I had a csv file in S3 and loaded to QuickSight using manifest file. The file contains 3M rows.
Then, ETL uploaded the new file with the same name and same path. So, only file size got big.
CSV file now contains 4M rows.

Once I refreshed SPICE from the data-set page (full refresh,manual) , I noticed that the record count got a little bigger but not matching 4M at all. It’s more like 3.2M rows.

No matter how many time I refreshed , the number is not changing.

I don’t know why full refresh of SPICE is not working as expected.
Again, file got overwritten. Nothing else was changed. Is there any other step , I should do to reflect this?

Hi @tbdori - Is the Spice refresh status is completed? Just check whether SPICE skipped any records or not. can you also see whether you have sufficient space available in SPICE or not.

In parallel, please take the ingestion ID for the SPICE refresh and raise a ticket to AWS Customer support team so that they can analyze the logs from back end. To raise a ticket to AWS, please follow the link - Creating support cases and case management - AWS Support.

Regards - Sanjeeb

2 Likes

I found the issue. My manifest file is defined as below.

"globalUploadSettings": {
		"format": "CSV", 
		"delimiter": "|",
		"textqualifier": "\"",
		"containsHeader": "true"
	} 

(I know it’s not CSV but I just use that way)
And several records in source file have something like this

…|"TPSMA30-4HE3_B/I"|“352”|…

In DB table, this column is something like TPSMA30-4HE3_B/I\ then, ETL is wrapping all columns with double quote. Then, pipe delimits the columns. But, that trailing slash is voiding the quote then QuikcSight thinks the column never ended.

I think there are two ways to fix this.

  1. fix in the source file side.
  2. change manifest file so QuickSight can understand.

My question re. 2) option. Can it handle two character as the delimiter? Like %@, which I presume it will not happen in Data side.
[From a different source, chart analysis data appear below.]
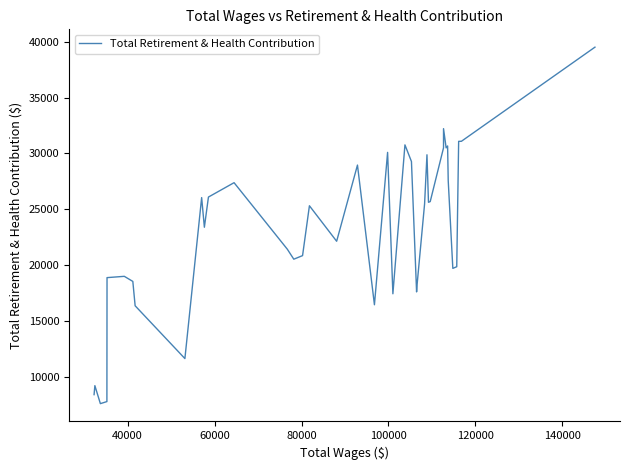

What is the maximum value shown in the chart?

39513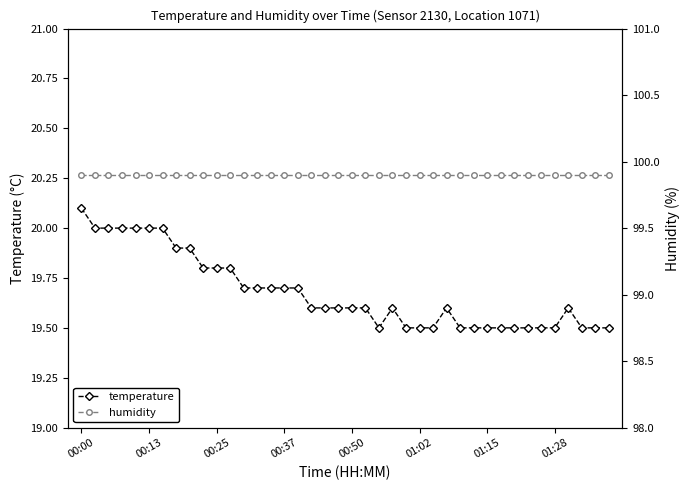

Reading left to right, list all the values displayed in this chart.

temperature: 20.1	20.0	20.0	20.0	20.0	20.0	20.0	19.9	19.9	19.8	19.8	19.8	19.7	19.7	19.7	19.7	19.7	19.6	19.6	19.6	19.6	19.6	19.5	19.6	19.5	19.5	19.5	19.6	19.5	19.5	19.5	19.5	19.5	19.5	19.5	19.5	19.6	19.5	19.5	19.5
humidity: 99.9	99.9	99.9	99.9	99.9	99.9	99.9	99.9	99.9	99.9	99.9	99.9	99.9	99.9	99.9	99.9	99.9	99.9	99.9	99.9	99.9	99.9	99.9	99.9	99.9	99.9	99.9	99.9	99.9	99.9	99.9	99.9	99.9	99.9	99.9	99.9	99.9	99.9	99.9	99.9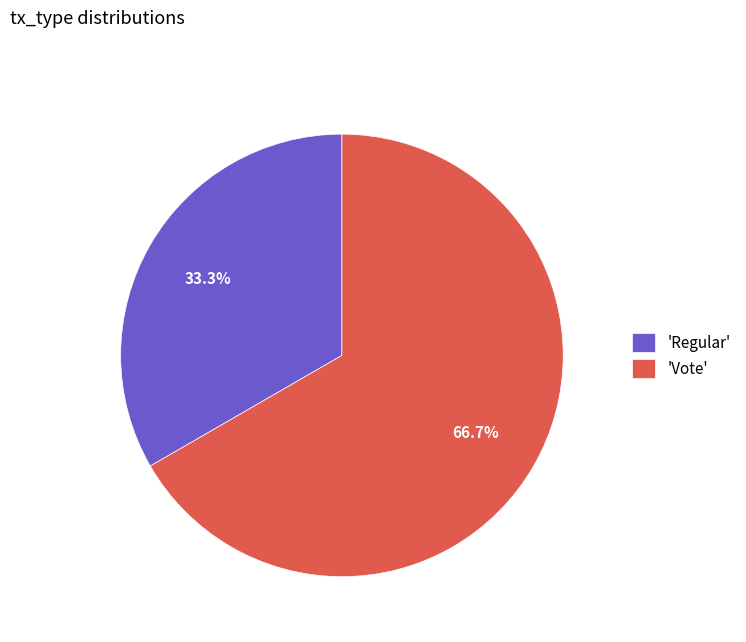

Which slice is the largest?

'Vote'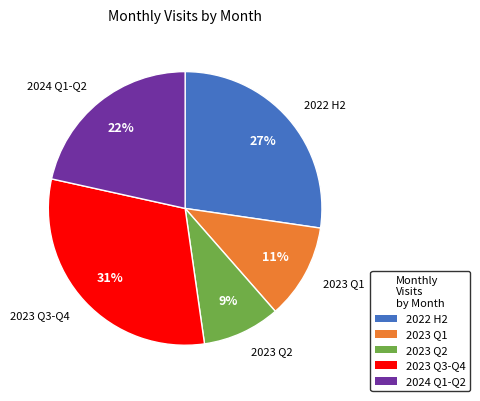

Is the sum of 2023 Q2 and 2022 H2 greater than half?

No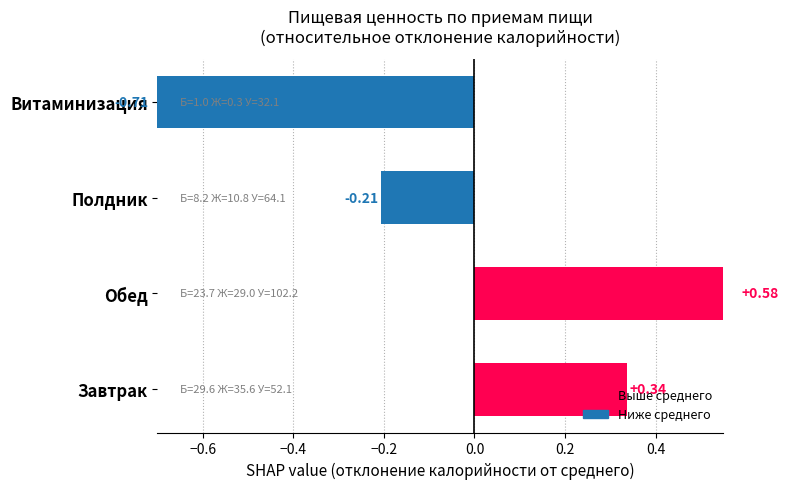

Are the bars grouped side by side (vs. stacked)?

No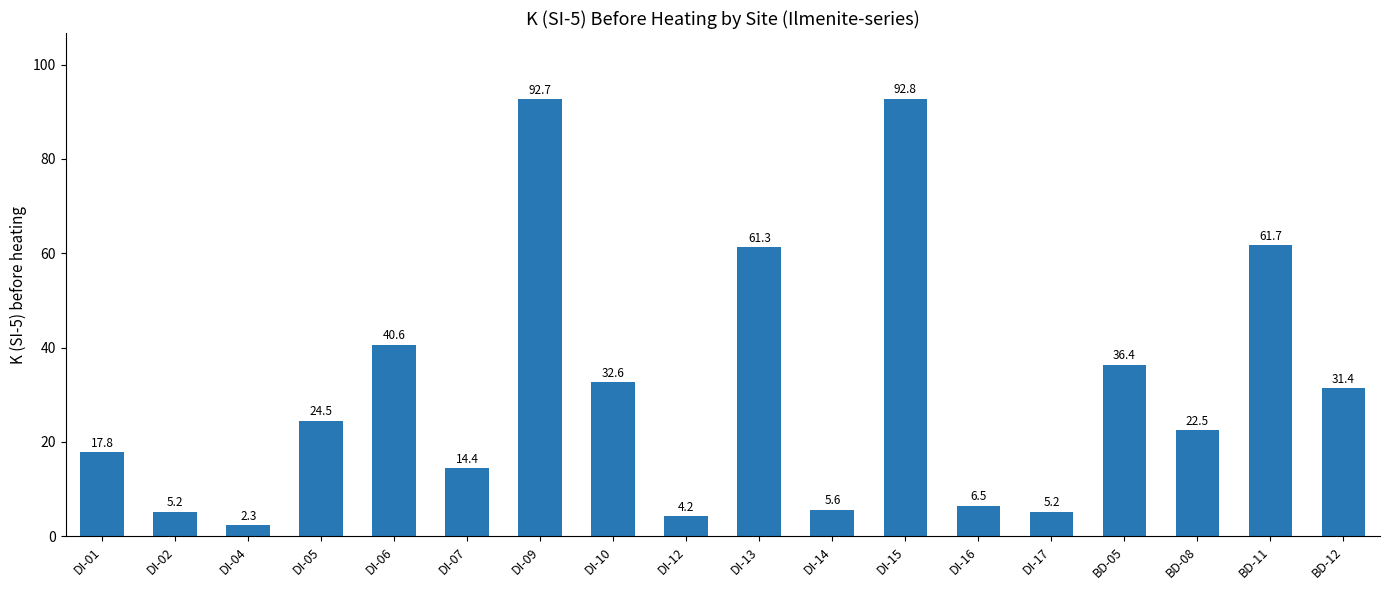

What is the label of the 18th bar from the right?

DI-01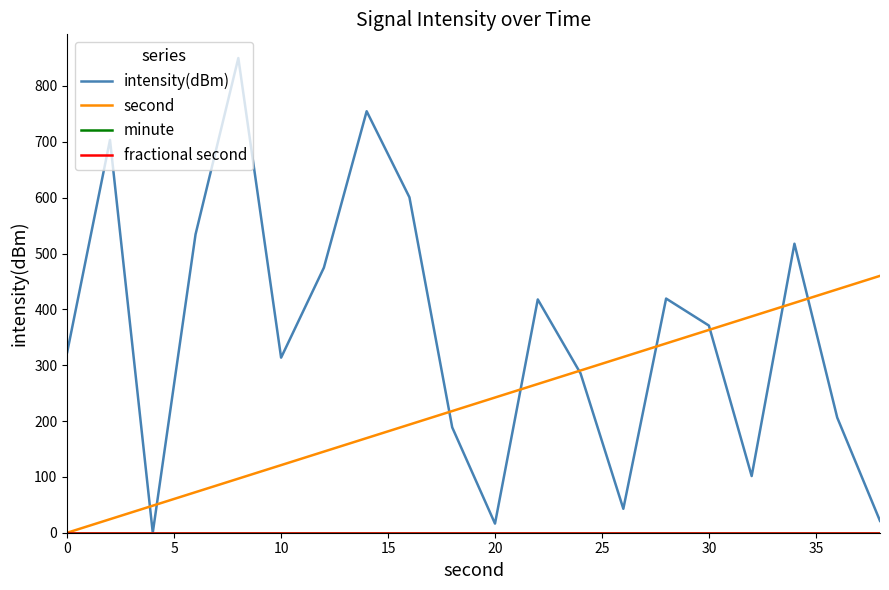

Does the chart display data point markers on the line(s)?

No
That way, I don’t need to use quote as wrapper.

@Max @Thomas @thomask @Bhasi_Mehta @apjvinod @Kristin @Tatyana_Yakushev @David_Wong @Biswajit_1993

Hi @tbdori

No I don’t believe it can handle two delimiters.

I can mark it as a feature request, although I would suggest trying to alter the source data as much as possible so that it only needs one in general.

I’ll mark it as a feature request. Thanks!